Cinder

Bug #1927186
Comment #6

Comment 6 for bug 1927186

Revision history for this message

Ilya Popov (ilya-p) wrote on 2023-06-14:

Well, Rajat asked me on Cinder team meeting where in cinder-volume source code we calculate allocated_capacity_gb:
https://meetings.opendev.org/meetings/cinder/2023/cinder.2023-06-14-14.00.log.html

So there are three places:

1. On cinder-volume startup:
https://github.com/openstack/cinder/blob/master/cinder/volume/manager.py#L403

2. When we destroy volume
https://github.com/openstack/cinder/blob/master/cinder/volume/manager.py#L1074

3. On volume creation process:
https://github.com/openstack/cinder/blob/master/cinder/volume/manager.py#L759 when calling _update_allocated_capacity
https://github.com/openstack/cinder/blob/master/cinder/volume/manager.py#L3717

So each cinder volume instance has its own local value of allocated_capacity_gb for each pool it serves.

═══

## PROMPT 1
Reproduce the entries from their start through the line containing "by any country.", leaving out the pictures.
The Cinder bug comment has no connection to the entries that follow it.

═══

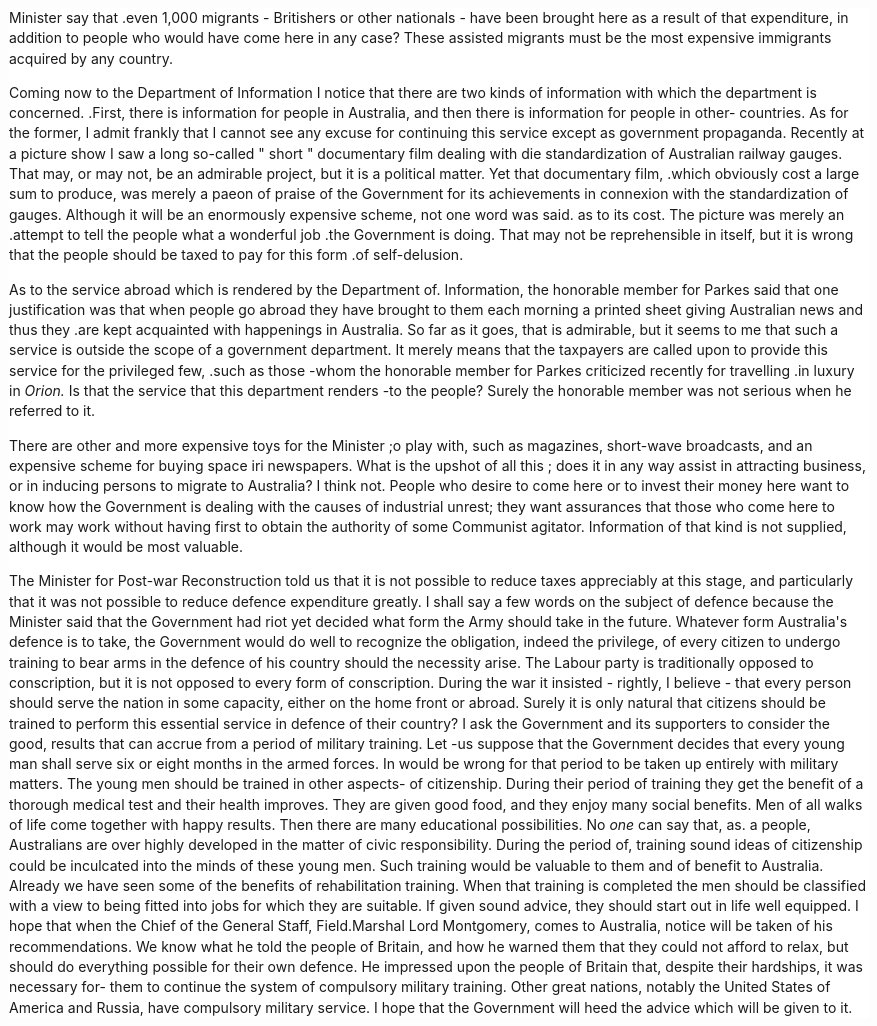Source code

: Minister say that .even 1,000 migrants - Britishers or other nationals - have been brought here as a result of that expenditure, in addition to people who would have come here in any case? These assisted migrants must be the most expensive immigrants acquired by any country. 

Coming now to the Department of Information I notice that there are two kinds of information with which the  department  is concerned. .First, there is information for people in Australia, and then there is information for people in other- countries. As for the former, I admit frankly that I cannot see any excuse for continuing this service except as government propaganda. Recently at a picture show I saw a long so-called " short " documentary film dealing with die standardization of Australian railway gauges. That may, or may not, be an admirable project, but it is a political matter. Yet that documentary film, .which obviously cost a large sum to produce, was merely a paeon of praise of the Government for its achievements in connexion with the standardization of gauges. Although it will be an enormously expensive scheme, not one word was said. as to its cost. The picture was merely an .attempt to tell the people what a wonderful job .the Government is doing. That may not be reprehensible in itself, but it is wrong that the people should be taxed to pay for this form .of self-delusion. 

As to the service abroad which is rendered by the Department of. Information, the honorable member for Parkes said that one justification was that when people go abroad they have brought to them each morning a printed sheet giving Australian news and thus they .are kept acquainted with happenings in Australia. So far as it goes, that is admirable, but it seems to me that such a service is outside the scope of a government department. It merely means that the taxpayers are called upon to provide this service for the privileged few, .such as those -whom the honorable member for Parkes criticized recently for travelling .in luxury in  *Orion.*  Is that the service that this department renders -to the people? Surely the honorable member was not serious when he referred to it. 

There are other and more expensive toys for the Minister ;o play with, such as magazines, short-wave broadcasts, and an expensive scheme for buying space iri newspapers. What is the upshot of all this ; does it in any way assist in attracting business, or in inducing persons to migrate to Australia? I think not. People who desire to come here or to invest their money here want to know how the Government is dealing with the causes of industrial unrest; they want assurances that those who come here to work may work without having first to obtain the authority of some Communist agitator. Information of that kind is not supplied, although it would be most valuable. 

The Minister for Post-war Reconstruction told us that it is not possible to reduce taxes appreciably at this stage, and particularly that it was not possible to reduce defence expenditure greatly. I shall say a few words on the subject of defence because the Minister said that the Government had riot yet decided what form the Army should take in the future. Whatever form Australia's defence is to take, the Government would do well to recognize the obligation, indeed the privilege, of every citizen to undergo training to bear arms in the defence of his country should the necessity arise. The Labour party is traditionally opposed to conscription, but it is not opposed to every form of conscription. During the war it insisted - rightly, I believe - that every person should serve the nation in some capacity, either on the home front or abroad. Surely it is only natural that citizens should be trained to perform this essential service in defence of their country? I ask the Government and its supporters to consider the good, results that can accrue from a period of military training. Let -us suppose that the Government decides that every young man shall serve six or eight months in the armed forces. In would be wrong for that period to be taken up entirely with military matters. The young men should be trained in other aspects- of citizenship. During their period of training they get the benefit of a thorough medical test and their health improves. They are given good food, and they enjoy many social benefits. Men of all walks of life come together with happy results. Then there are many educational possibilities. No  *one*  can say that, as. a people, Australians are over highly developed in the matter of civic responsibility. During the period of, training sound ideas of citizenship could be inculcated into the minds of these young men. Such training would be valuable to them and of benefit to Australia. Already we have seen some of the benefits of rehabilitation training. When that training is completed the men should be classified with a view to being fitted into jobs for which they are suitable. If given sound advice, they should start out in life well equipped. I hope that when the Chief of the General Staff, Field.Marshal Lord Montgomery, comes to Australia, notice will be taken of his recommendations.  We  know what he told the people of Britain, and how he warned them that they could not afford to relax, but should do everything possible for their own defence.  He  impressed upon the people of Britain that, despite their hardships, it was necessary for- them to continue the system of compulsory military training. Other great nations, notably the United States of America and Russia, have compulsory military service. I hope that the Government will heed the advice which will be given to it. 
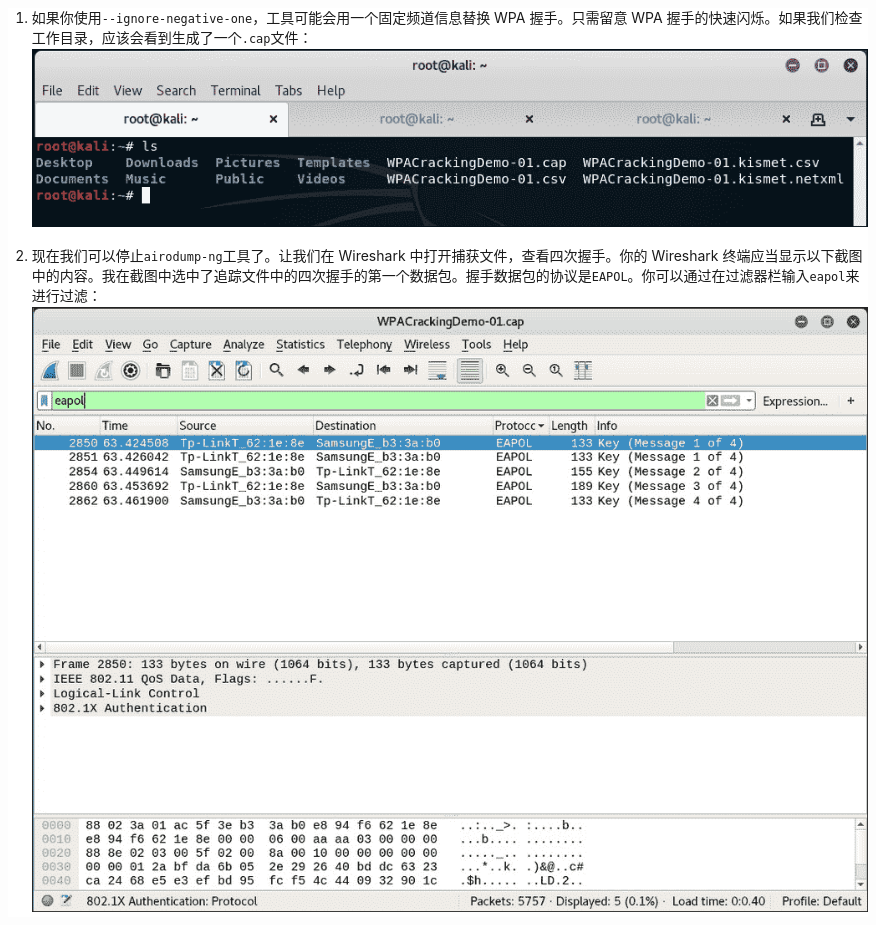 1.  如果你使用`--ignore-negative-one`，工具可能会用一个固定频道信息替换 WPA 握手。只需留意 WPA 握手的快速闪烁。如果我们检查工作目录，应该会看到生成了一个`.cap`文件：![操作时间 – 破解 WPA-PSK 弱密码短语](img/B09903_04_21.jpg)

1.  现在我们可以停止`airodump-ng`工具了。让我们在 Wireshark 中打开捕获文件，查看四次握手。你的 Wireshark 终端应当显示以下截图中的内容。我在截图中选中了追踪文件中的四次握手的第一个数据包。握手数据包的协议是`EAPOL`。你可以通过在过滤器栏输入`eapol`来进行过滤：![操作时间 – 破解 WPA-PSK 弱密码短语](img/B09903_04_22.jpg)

═══

## PROMPT 2
Continue the Cinder bug comment from its last sentence.

## WRITTEN ANSWER 1
Source code

: Minister say that .even 1,000 migrants - Britishers or other nationals - have been brought here as a result of that expenditure, in addition to people who would have come here in any case? These assisted migrants must be the most expensive immigrants acquired by any country. 

## WRITTEN ANSWER 2
When cinder volume instance starts - it recalculate allocated_capacity_gb for each pool it serves based on volumes in that pool.
Each time when instance of cinder volume got task to create volume - it increase its local value.
When cinder volume instance fetch task to delete volume - it decrease this value.

It works more or less good for independent cinder volume deployment case - because in this case we have one pool for each instance of cinder volume.

When we have Active-Active cinder volume setup - we have only ONE pool with allocated_capacity_gb. And each instance of cinder volume reports its own local (and different for each instance) value
to scheduler. If first instance of cinder volume report 1 you will see 1 in allocated_capacity_gb (cinder get-pools --detail) till the next report of second cinder volume which report 2.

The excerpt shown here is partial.